メガネの裏はひとりじめⅠ



『!!』



い、いいいきなりなに言い出すの!?道留君っ。…いや、お砂糖王子!!



一瞬にして大人っぽい微笑みから、甘ったるいデザートみたいな表情に変わった道留君。口調も声も甘い。チュウ、って。…わーわーわー!!



行動にして言われるキスと、口に出して言われるキスの恥ずかしさは同じくらいだと今、知った。
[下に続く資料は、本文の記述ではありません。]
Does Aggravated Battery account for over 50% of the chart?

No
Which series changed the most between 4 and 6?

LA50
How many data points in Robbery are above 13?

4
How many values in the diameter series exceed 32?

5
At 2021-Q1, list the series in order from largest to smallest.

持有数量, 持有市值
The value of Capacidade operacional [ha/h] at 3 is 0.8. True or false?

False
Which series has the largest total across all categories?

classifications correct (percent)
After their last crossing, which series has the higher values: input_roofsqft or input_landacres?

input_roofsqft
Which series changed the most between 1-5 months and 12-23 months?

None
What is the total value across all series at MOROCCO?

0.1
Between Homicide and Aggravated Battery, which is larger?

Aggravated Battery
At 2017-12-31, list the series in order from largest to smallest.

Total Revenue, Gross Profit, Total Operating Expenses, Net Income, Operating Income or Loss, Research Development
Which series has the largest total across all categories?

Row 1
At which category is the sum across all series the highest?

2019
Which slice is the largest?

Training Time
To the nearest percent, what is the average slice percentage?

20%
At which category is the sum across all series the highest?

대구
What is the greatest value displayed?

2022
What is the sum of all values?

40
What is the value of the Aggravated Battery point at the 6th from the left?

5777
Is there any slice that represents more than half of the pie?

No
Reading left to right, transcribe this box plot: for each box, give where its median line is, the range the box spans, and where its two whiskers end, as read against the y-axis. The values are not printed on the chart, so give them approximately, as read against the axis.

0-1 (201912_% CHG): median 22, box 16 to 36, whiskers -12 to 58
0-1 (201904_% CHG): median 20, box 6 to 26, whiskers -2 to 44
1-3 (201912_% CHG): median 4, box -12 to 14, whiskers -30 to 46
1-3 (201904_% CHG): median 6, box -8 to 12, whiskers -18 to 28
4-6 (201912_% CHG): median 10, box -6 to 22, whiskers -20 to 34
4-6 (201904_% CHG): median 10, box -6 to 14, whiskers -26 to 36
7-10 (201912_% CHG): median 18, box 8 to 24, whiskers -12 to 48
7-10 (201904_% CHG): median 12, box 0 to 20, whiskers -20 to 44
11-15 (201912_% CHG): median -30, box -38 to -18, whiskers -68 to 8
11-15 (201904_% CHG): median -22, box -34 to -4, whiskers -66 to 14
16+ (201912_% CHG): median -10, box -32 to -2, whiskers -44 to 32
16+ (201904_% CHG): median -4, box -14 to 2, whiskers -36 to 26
リンゴ飛び越え再びゆでダコ状態で狼狽えるあたしにさらに追い討ち。「やだ?」って!!ちょちょちょっとタイム!



『そ、そんなこと言われてもぉ…、』

「ダメ、可鈴。いいか、嫌か。どっちか言って?」

『〜〜っ、』

「…嫌?」

『(ブンブン)』

「じゃあ、いい?」

『…、』

「…なんで黙んのー。」



…だって。だってだって!き、キスの仕方なんか分かんないんだもん〜…。



してもいいか、ダメか。



"嫌?"って聞かれたとき、あたしは首を振った。



"いい?"って聞かれたときは首を縦に頷くことができなくて、無反応。じっと道留君をゆでダコ色の顔で見つめただけ、で。



き、キス(何回言っても慣れない)が嫌なんじゃなくて、やり方の問題。